Resumidamente, o STF resolveu pacificar a questão atinente ao §5º do art. 37 da Constituição. E o fez da seguinte forma: a) É PRESCRITÍVEL a pretensão de reparação de danos à Fazenda Pública decorrentes de “ilícito civil” (RE 669.069/MG); b) É PRESCRITÍVEL a pretensão de ressarcimento decorrente de ato de improbidade praticado culposamente (LIA, art. 10). A ação deve ser proposta dentro do prazo do art. 23 da LIA (RE 852.475/SP); e c) É IMPRESCRITÍVEL a pretensão de ressarcimento decorrente de ato de improbidade praticado dolosamente (LIA, arts. 9º, 10-A e 11) (RE 852.475/SP).
 
Conquanto aparentemente a questão se mostre pacificada, não parece imune a críticas.

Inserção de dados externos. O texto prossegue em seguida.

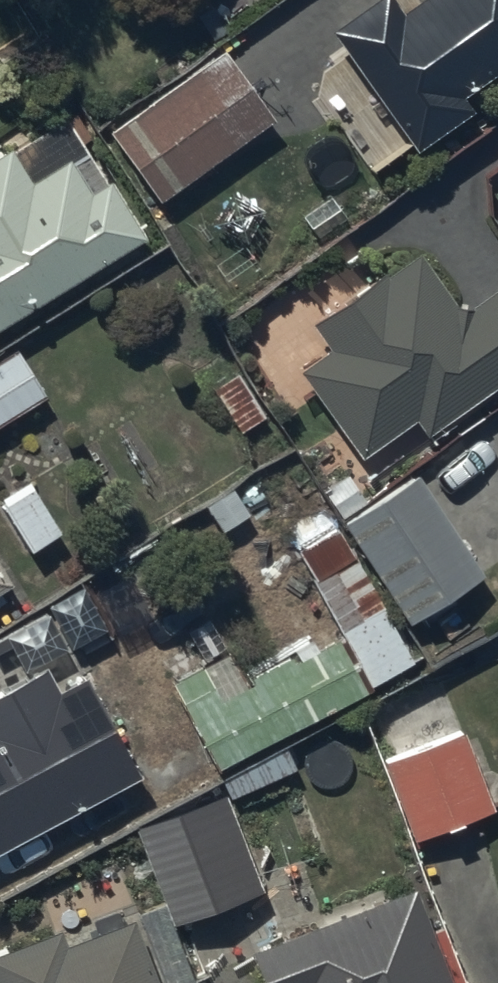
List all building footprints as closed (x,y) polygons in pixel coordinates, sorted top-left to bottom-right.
[(330,31),(414,149),(467,112),(452,92),(458,88),(462,93),(497,67),(497,0),(373,0),(330,31)] [(158,202),(272,121),(221,49),(107,130),(158,202)] [(142,240),(107,183),(90,193),(72,163),(86,154),(63,118),(0,158),(0,328),(142,240)] [(298,369),(363,458),(414,421),(425,436),(497,383),(497,290),(463,315),(420,255),(387,278),(384,273),(312,325),(328,347),(298,369)] [(43,393),(16,350),(0,360),(0,420),(43,393)] [(413,477),(341,523),(407,624),(478,578),(413,477)] [(0,496),(0,507),(26,554),(58,536),(26,481),(0,496)] [(229,650),(167,683),(215,772),(412,665),(339,531),(296,554),(340,635),(248,685),(229,650)] [(136,776),(83,679),(57,693),(43,668),(0,691),(0,849),(136,776)] [(461,733),(383,763),(412,839),(491,809),(461,733)] [(222,795),(134,828),(171,925),(259,893),(222,795)] [(247,952),(259,982),(446,982),(412,891),(247,952)] [(0,952),(0,982),(154,982),(132,922),(63,947),(57,931),(0,952)]
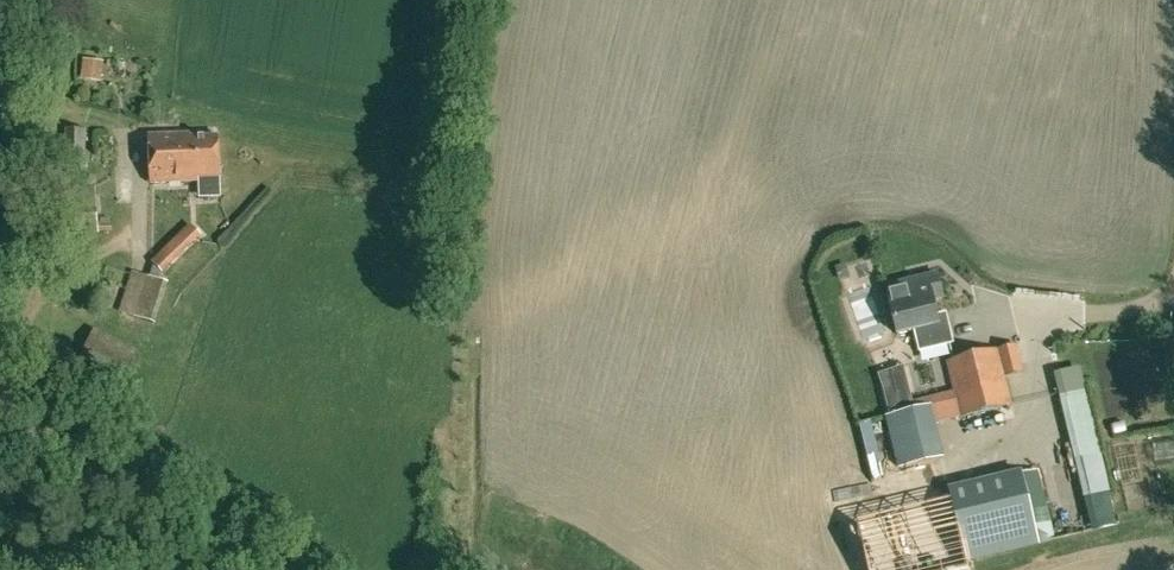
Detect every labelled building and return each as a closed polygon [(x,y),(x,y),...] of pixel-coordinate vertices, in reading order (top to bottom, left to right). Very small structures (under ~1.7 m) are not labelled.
[(103,62),(83,59),(80,80),(100,83),(103,62)] [(85,167),(86,131),(66,131),(66,167),(85,167)] [(220,178),(221,178),(219,136),(191,138),(191,134),(150,136),(151,184),(198,182),(198,198),(221,197),(220,178)] [(95,185),(57,189),(61,234),(99,232),(95,185)] [(120,313),(157,324),(170,283),(163,281),(163,274),(199,238),(189,228),(153,264),(154,265),(150,277),(134,271),(120,313)] [(848,277),(844,264),(835,268),(839,280),(848,277)] [(939,323),(934,300),(943,297),(938,274),(887,287),(891,307),(898,335),(914,331),(919,352),(954,344),(949,321),(939,323)] [(998,349),(948,362),(962,417),(1012,405),(1005,379),(998,349)] [(942,459),(931,407),(889,416),(901,468),(942,459)] [(1039,543),(1023,473),(950,490),(967,560),(1039,543)]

A previsão de que “a lei estabelecerá os prazos de prescrição para ilícitos (...) que causem prejuízos ao erário, ressalvadas as respectivas ações de ressarcimento”, deve expressar a intenção de separar os prazos de prescrição do ilícito propriamente dito, seja penal ou administrativo, dos prazos das ações de responsabilidade, que não terão razão de coincidência obrigatória. O termo “as ações de ressarcimento” deve significar que terão prazos autônomos em relação aos que a lei impõe para as responsabilidades administrativa e penal, em sentido amplo; ou seja, entende-se que são especiais.
 
As razões para esse especial pensamento contam com o beneplácito de autorizada doutrina nacional. É o caso de Celso Antônio Bandeira de Mello, que, na 28ª edição do seu Curso ... (p. 1.073), mudou de posição, adotando o entendimento de Emerson Gabardo em conferência proferida no Congresso Mineiro de Direito Administrativo, realizado em maio de 2009, no sentido de que, se acolhida a tese da imprescritibilidade, “restaria consagrada a minimização ou eliminação prática do direito de defesa daquele a quem se houvesse increpado danos ao erário, pois ninguém guarda documentação que lhe seria necessária além de um prazo razoável, de regra não demasiadamente longo”.
 
O consagrado administrativista ainda sustenta que, quando quis abraçar a regra da imprescritibilidade, a Constituição da 1988 o fez expressamente, como o art. 5º, LII e LXIV, não havendo espaço para outras hipóteses.
 
Processos de responsabilização pessoal sujeitam-se a prazos legais para o exercício legítimo da pretensão. “Criar” hipóteses de imprescritibilidade sem respaldo constitucional expresso é alargar o poder-dever de sancionar, caracterizando elevada carga restritiva de direitos. Coloca o acusado em posição jurídica de eterna situação de sujeição passiva, transformando a imputação de atos de improbidade em categoria assustadora, pelo claro dano à segurança e à estabilização das relações jurídicas, agredindo demasiadamente a Constituição. Afinal, quando uma ação de improbidade tem fim?